The others back away, sensing what's about to happen. Jasper has no idea what to do now, what to say, other than “Kevin, I'm sorry!”

“And I told you to NEVER call me that!”

Then Alph takes a deep breath, calming himself down. Jasper thinks it's over, until Alph rolls up his sleeves.

“Clearly your skull is so dense, there's only one way to get through to you.”

And then he begins pounding on Jasper. Not fighting him, but hitting him, kicking him, beating him to a bloody pulp. And what makes it all the worse is that Alph does it with such emotional detachment. He's not angry. He hasn't lost control. He's simply doing his job.

When it's over, and Jasper lies on the ground sobbing, Alph has Raf haul him to his feet. Then Alph gets in his face, speaking gently, but with a threat beneath his words as deadly as an undertow.

“You'll tell your parents you were beaten up on the other side of town. You'll say it wasn't ferals. You'll make them believe it. And then you'll go back to your lucky little life that the rest of us wish we could have, and you will make something of yourself. Outta respect for the rest of us who can't. And if you ever think about spitting out that silver spoon again, remember what happened here today. Because the next time you show up here, I'll kill you.”

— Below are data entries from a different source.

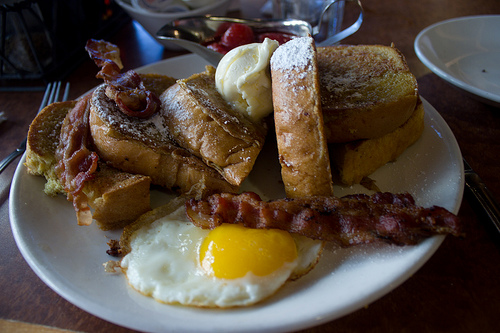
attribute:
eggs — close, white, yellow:
[113, 201, 303, 309]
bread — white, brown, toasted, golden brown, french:
[166, 31, 425, 191]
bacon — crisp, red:
[187, 188, 456, 249]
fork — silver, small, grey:
[1, 78, 75, 181]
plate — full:
[11, 38, 466, 330]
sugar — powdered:
[265, 30, 318, 79]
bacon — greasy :
[179, 171, 464, 245]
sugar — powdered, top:
[270, 32, 316, 95]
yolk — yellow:
[197, 223, 299, 277]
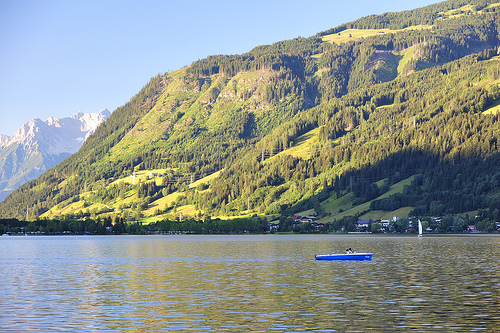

And then they hurl Jasper out into the street.

•  •  •

Jasper's parents come back early from their dinner party. Their car is in the driveway when he gets home. He knows he'll be in trouble, but his battered face will buy him clemency if he plays it right. He stumbles in the front door, wishing he could just slip into bed and pretend he'd been there all night, but he knows it's not possible.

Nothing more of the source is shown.